The IGD’s prediction that US online grocery sales will grow 129% by 2022 comes as no surprise given recent developments and the fact it would still mean online grocery accounts for just 2% of the market.

But its bullish 48% UK online sales growth figure was more unexpected. At 7.2%, the UK market is more mature, and growth has slowed markedly these past three years, as the mults realised subsidising an inherently more costly service with free delivery (free champagne, even) was unsustainable.

So, what’s going to change the dynamics? All eyes are on incumbent grocers who’ve yet to commit (Lidl, Co-op) or fully commit (Aldi and M&S) to grow the market.
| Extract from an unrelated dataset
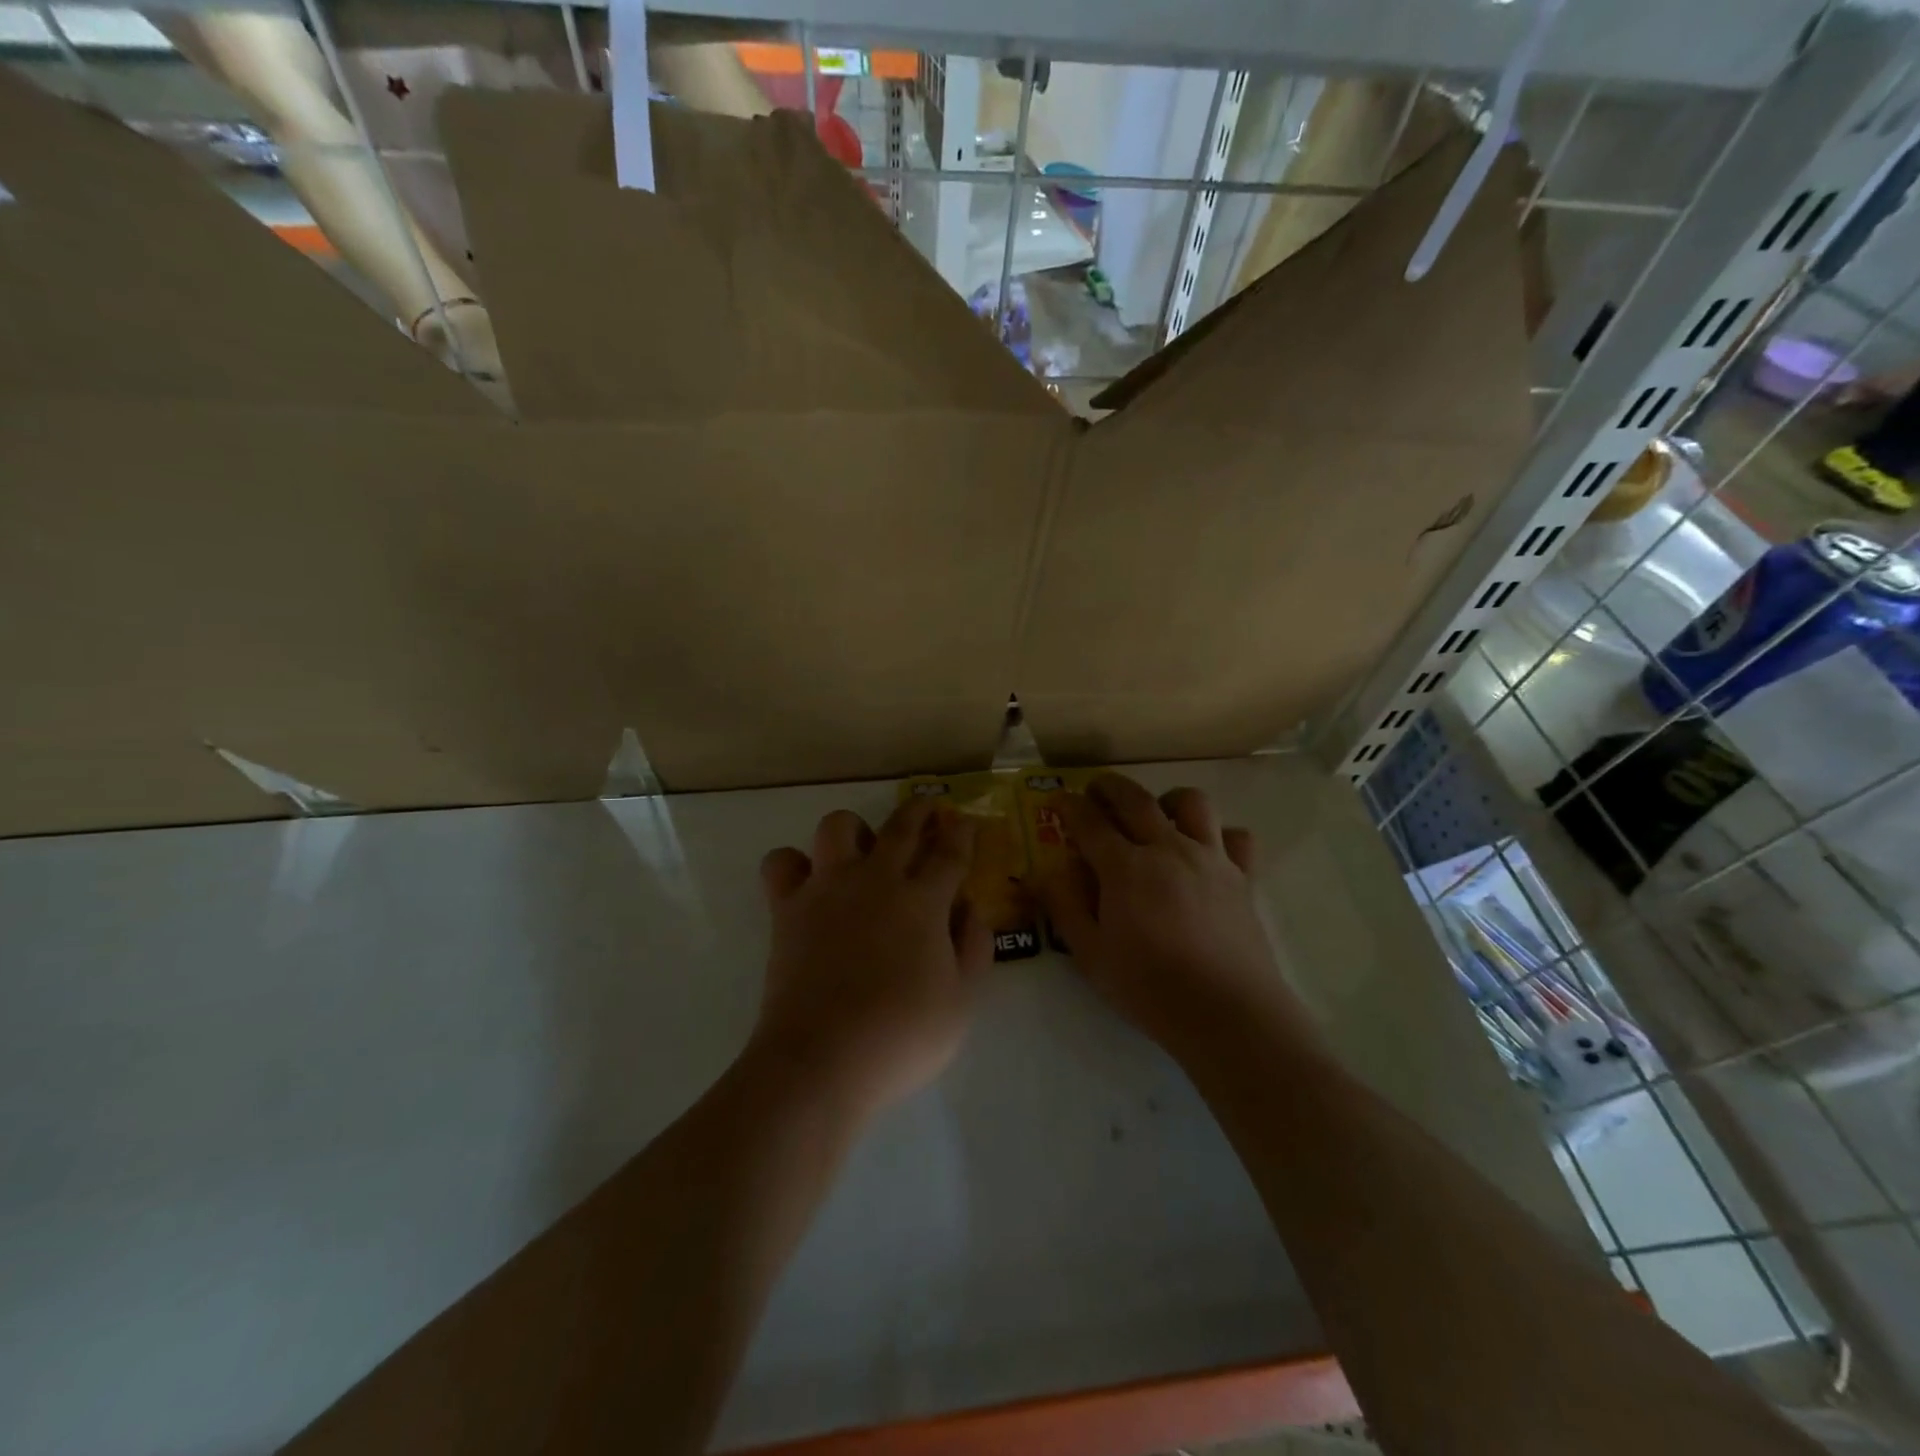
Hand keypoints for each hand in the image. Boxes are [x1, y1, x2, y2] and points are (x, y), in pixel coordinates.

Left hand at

With 54% of grocery businesses only just starting to prepare for tomorrow’s digital transformation and 11% yet to begin, according to IGD’s research, it believes shoppers will be able to choose from a wide range of specialist online retailers in the future, underpinned by common and consistent delivery services.

Technology is another great enabler, and a lot of focus right now is on voice as a potential game changer, but the IGD also suggests greater personalisation, smarter devices, AI, robotics and a more seamless link between online and offline.
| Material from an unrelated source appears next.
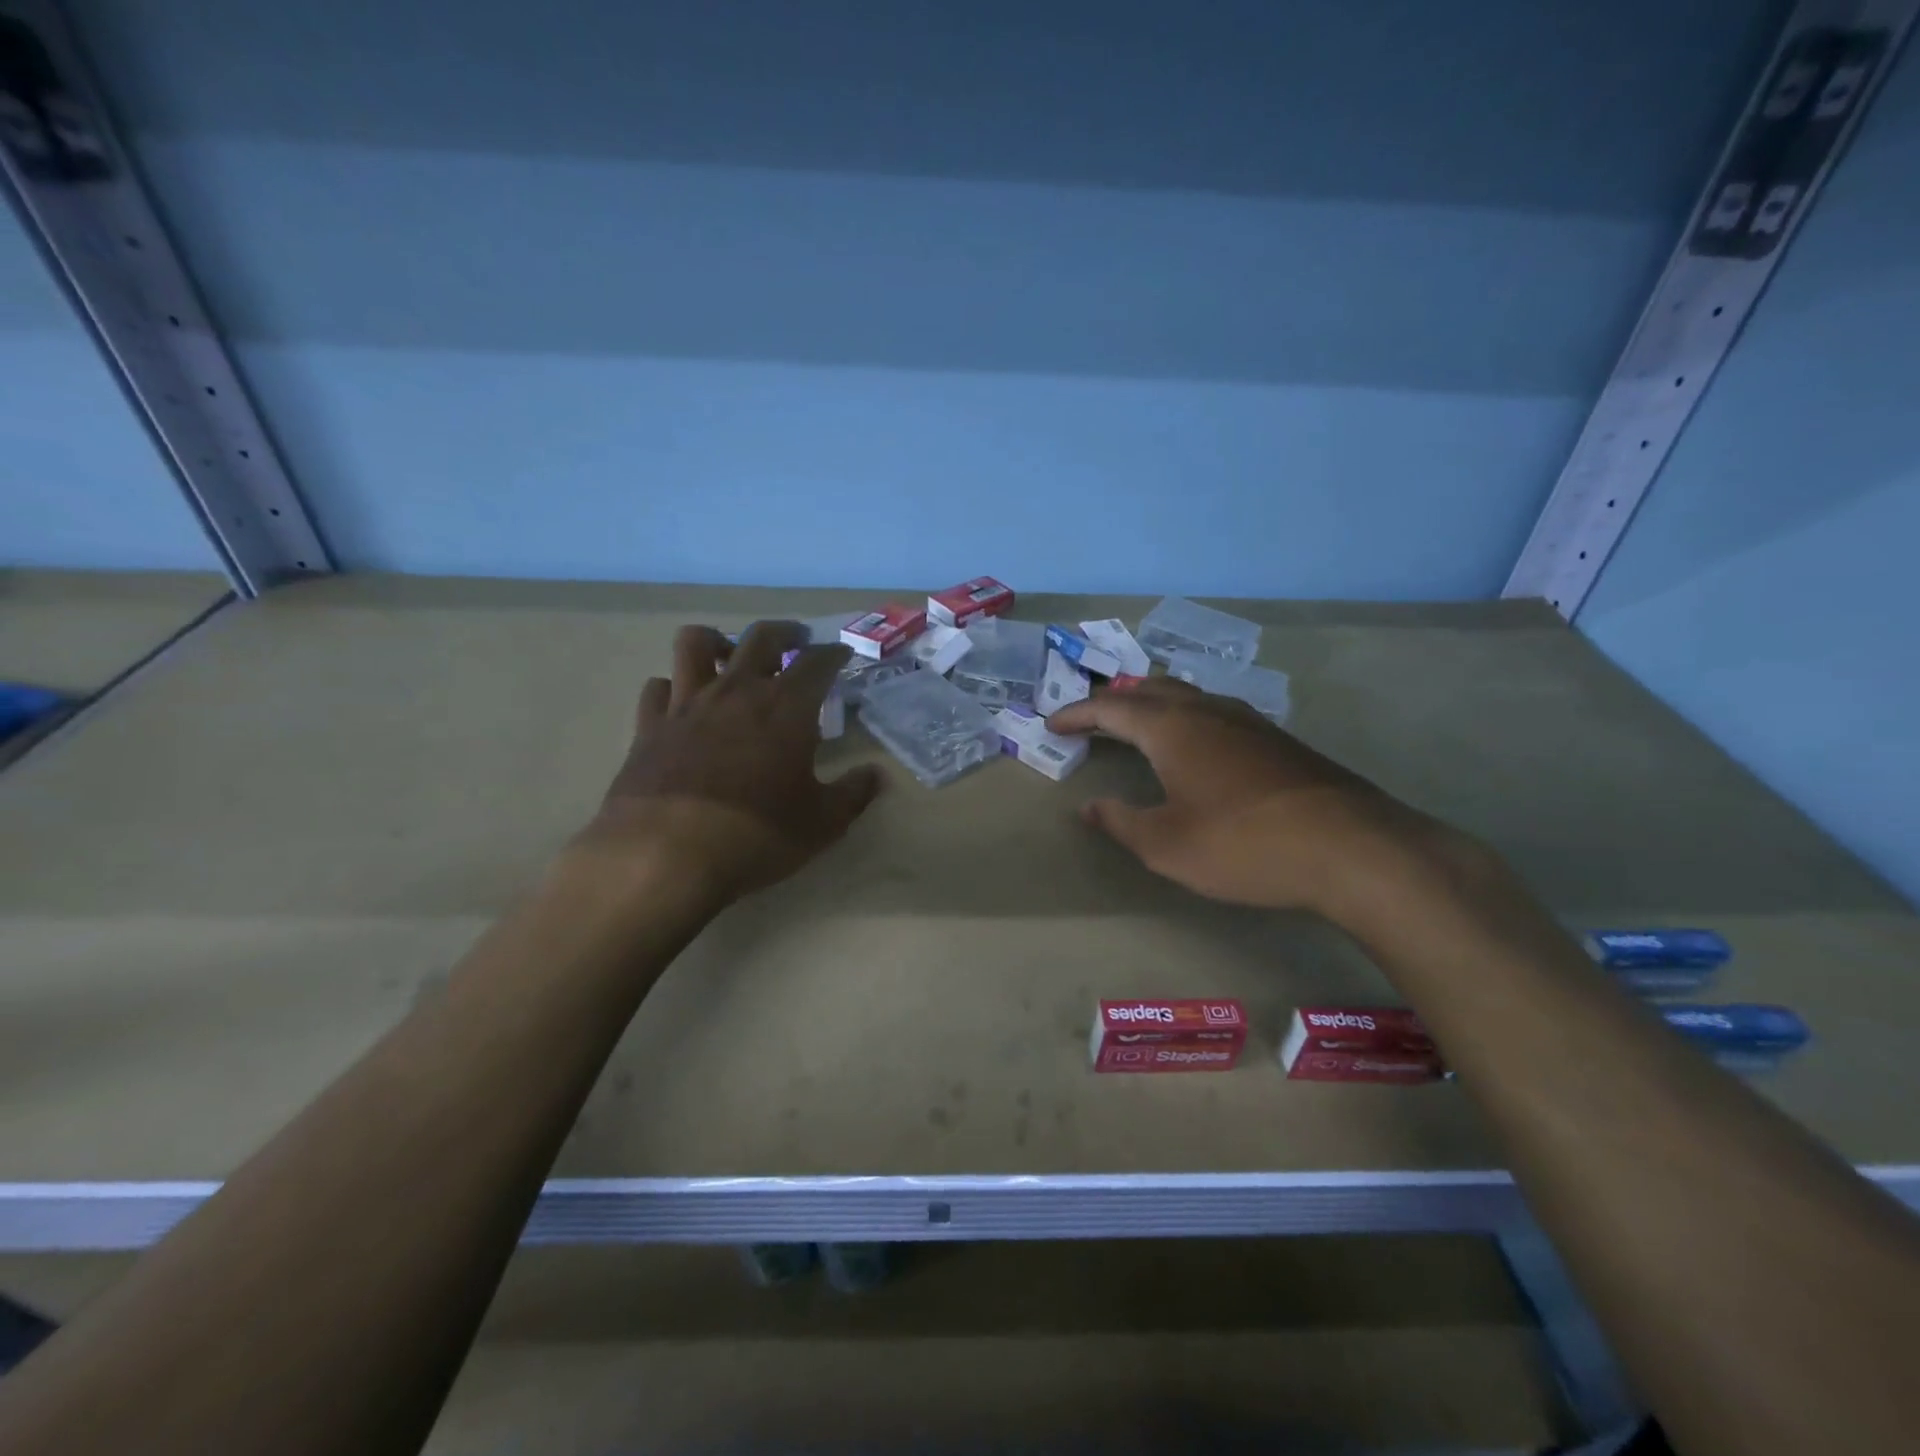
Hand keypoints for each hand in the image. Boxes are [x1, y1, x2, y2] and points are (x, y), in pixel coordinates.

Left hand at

Amazon is also a source of endless fascination as to how it might convert more punters to online grocery shopping, and not just in terms of its technological wizardry. If video-on-demand services bundled in its Amazon Prime service aren’t attractive enough, perhaps the announcement this week that Amazon will host 20 Premier League games per season via the streaming service will do the trick.

And last but definitely not least is the ‘last mile’. The grocers have expensive logistics ops to fulfil orders. Yet it’s surely significant that a number are working not only with third-party courier firms, but startups like Gophr, Quiqup, Home Run, Grocemania and Good Sixty. It speaks volumes for a flaw in the online delivery model. And I’m particularly intrigued by Picnic, a Dutch service based on a milk-round model. With set routes, rather than darting back and forth, it’s achieving 14 drops an hour. No wonder it’s growing.